* **SOURCE EXTRACT**
------------------------

BrECADD is recommended for intensive chemotherapy due to its improved safety profile and efficacy compared with escalated BEACOPP (bleomycin, etoposide, doxorubicin, cyclophosphamide, vincristine, procarbazine, prednisolone); however, evidence is limited in early-stage disease.[32][75]

National Comprehensive Cancer Network (NCCN) guidelines suggest consideration of the following alternative initial treatment regimens (chemoimmunotherapy or intensive chemotherapy without initial cycles of ABVD) for certain patients with unfavourable early-stage HL, although evidence in this patient group is lacking:[32]

  • Nivolumab (an anti-programmed death-1 [PD-1] monoclonal antibody) plus AVD for four cycles followed by 30 Gy radiotherapy may be considered for patients with B symptoms and/or bulky disease).[76][77]

  • Brentuximab vedotin (an anti-CD30 monoclonal antibody conjugated to monomethyl auristatin E) plus AVD with growth factor support for four cycles, followed by 30 Gy radiotherapy, may be considered for patients with B symptoms and bulky disease.[78]

  • BrECADD with growth factor support may be considered for patients with bulky disease with either B symptoms or extranodal disease, aged 18-61 years, using a PET-adapted treatment approach.[75] Initial treatment with two cycles is followed by an interim PET/CT scan to assess metabolic response and inform subsequent management (further cycles of BrECADD up to a total of six cycles).

Growth factor support with a granulocyte colony-stimulating factor (G-CSF) is required for patients treated with brentuximab vedotin plus AVD or BrECADD due to high risk of febrile neutropenia (>20%).[32][75][79][80]

Advanced (stage III to stage IV) classical HL

Initial treatment options for advanced-stage disease include:[32][75][81][82][83][84][85][86][87]​​​​​​​[88]​​​​​​​​

  • BrECADD

  • Nivolumab plus AVD

  • Brentuximab vedotin plus AVD

  • ABVD

BrECADD or nivolumab plus AVD are the preferred initial treatments for patients with advanced-stage disease.[32]​​[75][88]

Growth factor support with a G-CSF is required for patients treated with brentuximab vedotin plus AVD or BrECADD due to high risk of febrile neutropenia (>20%).[32][75][79]​​​[80]​​

Intensive chemotherapy for advanced HL

BrECADD is an intensive chemotherapy regimen that offers lower treatment-related morbidity and improved progression-free survival compared with escalated BEACOPP in patients with advanced-stage disease.[75] BrECADD is not recommended for older patients (aged ≥61 years).

------------------------

* **INPUT DATA**
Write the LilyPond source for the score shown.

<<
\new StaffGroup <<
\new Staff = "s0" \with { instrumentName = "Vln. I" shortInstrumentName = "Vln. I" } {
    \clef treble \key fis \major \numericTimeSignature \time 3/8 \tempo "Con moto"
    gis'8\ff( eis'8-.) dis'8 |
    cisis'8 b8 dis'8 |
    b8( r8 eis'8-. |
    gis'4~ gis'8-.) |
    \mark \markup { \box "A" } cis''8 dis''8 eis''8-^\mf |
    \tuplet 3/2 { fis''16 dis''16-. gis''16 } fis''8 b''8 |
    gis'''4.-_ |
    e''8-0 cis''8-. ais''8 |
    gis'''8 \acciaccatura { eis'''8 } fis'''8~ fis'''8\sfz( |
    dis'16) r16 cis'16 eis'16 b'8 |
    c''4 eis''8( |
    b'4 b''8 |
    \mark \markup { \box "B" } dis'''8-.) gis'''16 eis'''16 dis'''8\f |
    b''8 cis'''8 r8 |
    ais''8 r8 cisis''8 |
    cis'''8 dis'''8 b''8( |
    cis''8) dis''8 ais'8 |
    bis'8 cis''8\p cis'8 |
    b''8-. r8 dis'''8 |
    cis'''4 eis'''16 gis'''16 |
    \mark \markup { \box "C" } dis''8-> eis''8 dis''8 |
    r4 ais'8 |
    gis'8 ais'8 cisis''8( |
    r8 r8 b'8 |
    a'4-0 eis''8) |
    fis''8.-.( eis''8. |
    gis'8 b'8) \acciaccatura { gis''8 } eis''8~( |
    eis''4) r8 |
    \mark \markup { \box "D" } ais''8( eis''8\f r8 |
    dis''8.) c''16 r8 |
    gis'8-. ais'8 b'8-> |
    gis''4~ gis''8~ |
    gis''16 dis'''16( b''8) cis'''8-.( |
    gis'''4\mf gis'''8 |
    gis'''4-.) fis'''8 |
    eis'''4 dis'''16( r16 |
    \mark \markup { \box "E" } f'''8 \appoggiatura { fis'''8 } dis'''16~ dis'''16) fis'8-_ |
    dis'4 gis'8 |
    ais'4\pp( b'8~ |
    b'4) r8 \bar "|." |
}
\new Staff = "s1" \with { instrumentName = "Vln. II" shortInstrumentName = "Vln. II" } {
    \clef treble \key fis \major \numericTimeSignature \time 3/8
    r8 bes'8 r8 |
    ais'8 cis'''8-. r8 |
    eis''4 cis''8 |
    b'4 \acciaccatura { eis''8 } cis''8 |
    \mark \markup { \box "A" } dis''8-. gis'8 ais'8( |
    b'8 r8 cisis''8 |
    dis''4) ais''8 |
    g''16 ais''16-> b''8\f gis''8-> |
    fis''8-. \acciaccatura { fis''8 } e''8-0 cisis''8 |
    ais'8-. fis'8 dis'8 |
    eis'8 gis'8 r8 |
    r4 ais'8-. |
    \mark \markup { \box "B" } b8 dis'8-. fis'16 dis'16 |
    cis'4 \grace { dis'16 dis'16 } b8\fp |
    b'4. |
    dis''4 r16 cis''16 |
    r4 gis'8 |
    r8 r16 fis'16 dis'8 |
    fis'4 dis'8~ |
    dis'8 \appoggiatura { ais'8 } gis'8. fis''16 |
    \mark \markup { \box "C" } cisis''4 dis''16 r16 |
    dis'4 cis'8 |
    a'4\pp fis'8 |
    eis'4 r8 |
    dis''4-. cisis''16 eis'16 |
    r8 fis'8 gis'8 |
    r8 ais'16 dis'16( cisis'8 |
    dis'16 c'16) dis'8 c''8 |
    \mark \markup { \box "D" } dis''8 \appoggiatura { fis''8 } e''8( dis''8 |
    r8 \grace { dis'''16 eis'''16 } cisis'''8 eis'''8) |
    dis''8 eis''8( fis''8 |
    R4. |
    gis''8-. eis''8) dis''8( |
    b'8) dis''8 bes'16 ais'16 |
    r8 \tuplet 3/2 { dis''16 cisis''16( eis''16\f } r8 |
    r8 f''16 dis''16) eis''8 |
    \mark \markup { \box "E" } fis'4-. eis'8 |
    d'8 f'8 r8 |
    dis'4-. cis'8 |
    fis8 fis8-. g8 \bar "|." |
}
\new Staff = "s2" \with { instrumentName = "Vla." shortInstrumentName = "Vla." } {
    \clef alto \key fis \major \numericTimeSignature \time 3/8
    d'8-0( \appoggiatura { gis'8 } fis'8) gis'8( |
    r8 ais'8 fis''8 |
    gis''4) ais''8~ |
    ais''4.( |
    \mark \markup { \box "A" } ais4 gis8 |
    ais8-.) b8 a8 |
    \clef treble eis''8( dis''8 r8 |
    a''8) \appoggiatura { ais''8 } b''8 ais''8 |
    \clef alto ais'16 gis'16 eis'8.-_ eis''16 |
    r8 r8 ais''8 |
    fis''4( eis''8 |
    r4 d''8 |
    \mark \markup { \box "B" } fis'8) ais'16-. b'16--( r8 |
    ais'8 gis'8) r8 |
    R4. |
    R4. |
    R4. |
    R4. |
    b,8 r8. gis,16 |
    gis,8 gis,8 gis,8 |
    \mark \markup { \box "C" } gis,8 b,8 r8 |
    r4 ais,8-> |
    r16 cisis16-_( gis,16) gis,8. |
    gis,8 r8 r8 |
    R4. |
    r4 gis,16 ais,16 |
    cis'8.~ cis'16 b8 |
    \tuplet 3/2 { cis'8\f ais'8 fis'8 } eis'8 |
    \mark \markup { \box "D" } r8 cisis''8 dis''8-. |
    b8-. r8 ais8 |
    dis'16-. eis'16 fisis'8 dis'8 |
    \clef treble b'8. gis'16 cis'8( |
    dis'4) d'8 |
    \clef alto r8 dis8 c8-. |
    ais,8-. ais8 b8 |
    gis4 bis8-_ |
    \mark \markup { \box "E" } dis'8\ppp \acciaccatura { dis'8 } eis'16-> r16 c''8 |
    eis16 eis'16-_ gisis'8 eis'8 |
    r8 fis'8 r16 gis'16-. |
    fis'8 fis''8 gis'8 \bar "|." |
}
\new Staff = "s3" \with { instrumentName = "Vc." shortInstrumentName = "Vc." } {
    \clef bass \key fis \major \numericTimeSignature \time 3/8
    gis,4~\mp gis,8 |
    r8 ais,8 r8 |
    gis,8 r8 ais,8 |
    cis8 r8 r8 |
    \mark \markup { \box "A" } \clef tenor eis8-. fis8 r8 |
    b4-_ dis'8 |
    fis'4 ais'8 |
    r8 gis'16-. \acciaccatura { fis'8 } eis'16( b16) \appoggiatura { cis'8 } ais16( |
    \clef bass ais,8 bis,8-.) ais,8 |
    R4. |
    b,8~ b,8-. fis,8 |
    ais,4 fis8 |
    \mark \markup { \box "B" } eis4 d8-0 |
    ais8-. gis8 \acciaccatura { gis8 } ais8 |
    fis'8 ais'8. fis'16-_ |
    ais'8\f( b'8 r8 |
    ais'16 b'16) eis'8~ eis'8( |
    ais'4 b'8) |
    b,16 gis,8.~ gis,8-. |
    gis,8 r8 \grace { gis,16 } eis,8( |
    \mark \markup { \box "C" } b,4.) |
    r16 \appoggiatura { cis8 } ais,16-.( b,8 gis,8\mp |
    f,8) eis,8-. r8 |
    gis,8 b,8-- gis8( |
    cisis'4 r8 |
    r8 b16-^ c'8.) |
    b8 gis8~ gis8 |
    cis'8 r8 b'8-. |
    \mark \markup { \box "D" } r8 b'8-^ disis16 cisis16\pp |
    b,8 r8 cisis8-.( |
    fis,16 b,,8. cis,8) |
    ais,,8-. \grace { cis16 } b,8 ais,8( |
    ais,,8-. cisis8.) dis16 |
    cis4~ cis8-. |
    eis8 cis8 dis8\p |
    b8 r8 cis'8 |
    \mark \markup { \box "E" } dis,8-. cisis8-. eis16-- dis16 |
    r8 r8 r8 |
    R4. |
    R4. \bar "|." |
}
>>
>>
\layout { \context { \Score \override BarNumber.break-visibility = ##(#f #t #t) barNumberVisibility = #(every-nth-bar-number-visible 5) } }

------------------------

* **PROBLEM REQUIREMENTS**
Answer these questions about the Hodgkin lymphoma treatment text:
(a) What radiotherapy dose follows four cycles of brentuximab vedotin plus AVD?
(b) Which regimens are named as the preferred initial treatments for advanced-stage disease?
(c) What risk of febrile neutropenia makes G-CSF support required?

* **EXERCISE SOLUTION**
(a) 30 Gy.
(b) BrECADD or nivolumab plus AVD.
(c) A high risk of more than 20%.